On Lula’s Majority

Joāo Pedro Stedile, one of the national directors of Brazil’s Landless Workers’ Movement (MST) provides an analysis of the situation in Brazil and the forces backing former President Lula.

The current crisis has affected the historic interests of the bourgeoisie. To give you an idea, during the past six years 28,000 industries have closed down, I’m not talking about restaurants or small bars, but 28000 industries. I think only Argentina and Colombia have as much total industry as that which they’ve closed in Brazil. The environmental crisis has affected the agribusiness of the bourgeoisie, it has affected productivity because here in São Paulo we depend on the rain that comes from the Amazon, it has affected the production of cane, of orange, which are the two principal agricultural products of this state.

In politics as well, the bourgeoisie is worried because historically they need a state that can guarantee stability and protect them from social conflict. The ghost that haunts them is the possibility of social conflict, but the current political crisis has only deepened social conflict, there is no solution and they know it. So if you look at what they’re saying in their media is that after four years of crisis there will be a social convulsion, and nobody knows how that will turn out. Not even the left has the capacity to organize all those people.

What has changed in Brazil this year? The classes have changed their political positions. The bourgeoisie that once marched united and gave us four coups is now divided, thanks to god and to the contradictions in the class struggle. A small part of the bourgeoisie is with Bolsonaro, but they no longer represent the majority who used to support him and financed him with two huge servers firing out 80 million fake news messages per hour. That campaign was a hurricane aimed at the heads of the poor. Some of those resources came from the campaign of Donald Trump who’s no longer in power. It was discovered later that of the two servers that fired out this fake news, one was in Israel and the other in Taiwan, those were Bolsonaro’s links with the extreme right, and now they aren’t there for him.

A large part of the bourgeoisie tried to build a third way, neither Bolsonaro nor Lula, but what happened? Their parties and leaders couldn’t unify the bourgeoisie, if they had then they would win these elections, because they have all the economic and media power, they managed to put a psychopath in the presidency.

I’m convinced that the majority of the bourgeoisie are now with Lula. On Tuesday, Lula held a dinner with the 100 biggest businessman of Brazil, these are the people that control the country’s GDP. There are 200 businessmen that control the GDP, only 200 because capital is very concentrated here, about half of them are connected to international capital and banks. Out of those 200, 100 of them had dinner with Lula and applauded him. That means that the economic and media power controlled by these people is turning against Bolsonaro.

> RECORDED INFORMATION
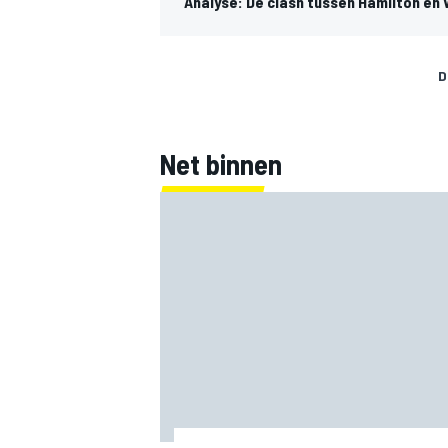
Analyse: De clash tussen Hamilton en
D
Net binnen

> PROMPT A
How would this sentence from the piece on Lula's majority read in Spanish: "In politics as well, the bourgeoisie is worried because historically they need a state that can guarantee stability and protect them from social conflict."
> PROMPT B
Could you carry on the piece about Lula's majority, picking up right after its final sentence?

> ANSWER SPACE A
En la política también, la burguesía está preocupada porque históricamente necesita un Estado que pueda garantizar la estabilidad y protegerla del conflicto social.

> ANSWER SPACE B
Middle class and working class

The middle class also supported the four coups in this country, they have extremely reactionary views. Now, around 90% of the middle class is with Lula, these people were the first to migrate from supporting Bolsonaro to supporting Lula. We can see this in the cultural expressions of the middle-class youth, you will have seen the ‘Rocking Rio’ festival where tickets cost 80 USD. Every night there were 200,000 young people, every night they were chanting ‘Bolsonaro out, viva Lula’. The middle class alone is not very powerful because they’re only about 8% of the population, but they have a lot of influence on the working class, remember that Brazil is the country with the 3rd highest number of domestic servants, there’s 8 million of them. They are very influenced by what their employers say.

Among the working class there has also been a change. The working class didn’t come out to defend Dilma [during the coup], it was only us militants who mobilized, around 50,000 people. Meanwhile, the middle class mobilized half a million in the marches against Dilma. That’s because workers were suffering the effects of the crisis at the time, but neither Dilma, nor the PT, nor the MST, were able to explain that the crisis was a crisis of capitalism, not the government. Of course, Dilma made the mistake of trying to govern with the capitalists instead of combating them, that was her undoing. Her economy minister was Joaquim Levy, imposed by the Banco Bradesco and the IMF to look out for the interests of international finance capital. He was Dilma’s Minister. However, now, the working class, through its parties and unions, are all with Lula.

This new correlation of forces has allowed us to analyze the situation and say that yes, we are going to win these elections. The social power of the 3 classes is with Lula. In the past week, the strength of that social force is finally being reflected in the polls. Lula is now 7 points ahead of Bolsonaro, so we can say that mathematically, we’re pretty sure that Lula will win in the first round.

So I think we should meet on Monday to do an analysis, or I guess we could drink all the Malbecs that the Argentinians have brought us!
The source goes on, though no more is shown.